■ Extracted text:
## Start

Garner v. Select Portfolio Servicing, Inc. et al
Filing
74
OPINION AND ORDER (1) Accepting the Recommendation Contained in the Magistrate Judge's September 6, 2016 Report & Recommendation (Dkt. 71 ); (2) Overruling Plaintiff's Objections (Dkt. 72 ) as Untimely;(3) Granting Orlans Associates' Motion for Summary Judgment (Dkt. 55 ); and (4) Denying Plaintiff's Motion for Summary Judgment (Dkt. 57 ). Signed by District Judge Mark A. Goldsmith. (Sandusky, K)
UNITED STATES DISTRICT COURT
EASTERN DISTRICT OF MICHIGAN
SOUTHERN DIVISION
DARLENE GARNER,
Plaintiff,
Case No. 15-cv-10377
HON. MARK A. GOLDSMITH
vs.
SELECT PORTFOLO
SERVICING, INC., et al.,
Defendants.

## End

Answer these questions from the court filing above:
1. Whose motion for summary judgment does the order grant?
2. What is the case number?
3. In which district and division of the United States District Court was the case filed?

■ Entries supplied:
## Start

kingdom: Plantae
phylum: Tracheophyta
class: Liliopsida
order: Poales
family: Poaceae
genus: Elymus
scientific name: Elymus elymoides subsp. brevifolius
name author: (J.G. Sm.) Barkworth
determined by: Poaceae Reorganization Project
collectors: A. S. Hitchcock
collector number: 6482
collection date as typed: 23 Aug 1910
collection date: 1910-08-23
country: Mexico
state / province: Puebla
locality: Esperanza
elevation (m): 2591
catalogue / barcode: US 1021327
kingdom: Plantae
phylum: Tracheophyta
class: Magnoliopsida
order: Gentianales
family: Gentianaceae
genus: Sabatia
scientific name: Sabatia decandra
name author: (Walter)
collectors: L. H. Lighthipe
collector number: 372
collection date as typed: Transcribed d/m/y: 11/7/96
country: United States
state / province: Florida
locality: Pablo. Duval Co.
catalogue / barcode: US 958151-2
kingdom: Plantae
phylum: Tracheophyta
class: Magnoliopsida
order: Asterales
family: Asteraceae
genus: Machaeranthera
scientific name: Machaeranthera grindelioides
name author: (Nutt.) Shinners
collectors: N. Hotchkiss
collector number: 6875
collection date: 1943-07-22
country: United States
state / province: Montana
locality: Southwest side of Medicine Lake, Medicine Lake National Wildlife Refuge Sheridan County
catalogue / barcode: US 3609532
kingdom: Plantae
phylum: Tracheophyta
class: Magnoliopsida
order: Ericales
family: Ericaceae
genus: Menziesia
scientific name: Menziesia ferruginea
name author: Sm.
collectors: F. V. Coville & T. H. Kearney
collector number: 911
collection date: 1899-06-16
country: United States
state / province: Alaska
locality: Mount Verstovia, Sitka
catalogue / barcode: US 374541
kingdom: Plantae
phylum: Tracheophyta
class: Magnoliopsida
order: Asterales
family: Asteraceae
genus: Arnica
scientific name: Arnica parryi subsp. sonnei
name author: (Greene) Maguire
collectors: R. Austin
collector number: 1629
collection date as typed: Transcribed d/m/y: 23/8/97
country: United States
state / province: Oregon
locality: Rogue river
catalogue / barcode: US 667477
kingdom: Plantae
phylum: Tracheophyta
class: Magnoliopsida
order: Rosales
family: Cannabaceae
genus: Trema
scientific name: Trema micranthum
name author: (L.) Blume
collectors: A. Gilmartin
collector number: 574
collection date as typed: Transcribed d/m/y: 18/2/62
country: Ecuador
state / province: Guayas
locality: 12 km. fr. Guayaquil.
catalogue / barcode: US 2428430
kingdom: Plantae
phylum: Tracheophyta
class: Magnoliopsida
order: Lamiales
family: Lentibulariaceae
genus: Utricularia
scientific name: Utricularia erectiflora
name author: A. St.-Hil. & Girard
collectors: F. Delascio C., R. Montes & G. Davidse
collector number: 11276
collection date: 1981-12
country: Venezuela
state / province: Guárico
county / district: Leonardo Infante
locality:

## End

■ Task solution:
1. Orlans Associates'
2. 15-cv-10377
3. The Eastern District of Michigan, Southern Division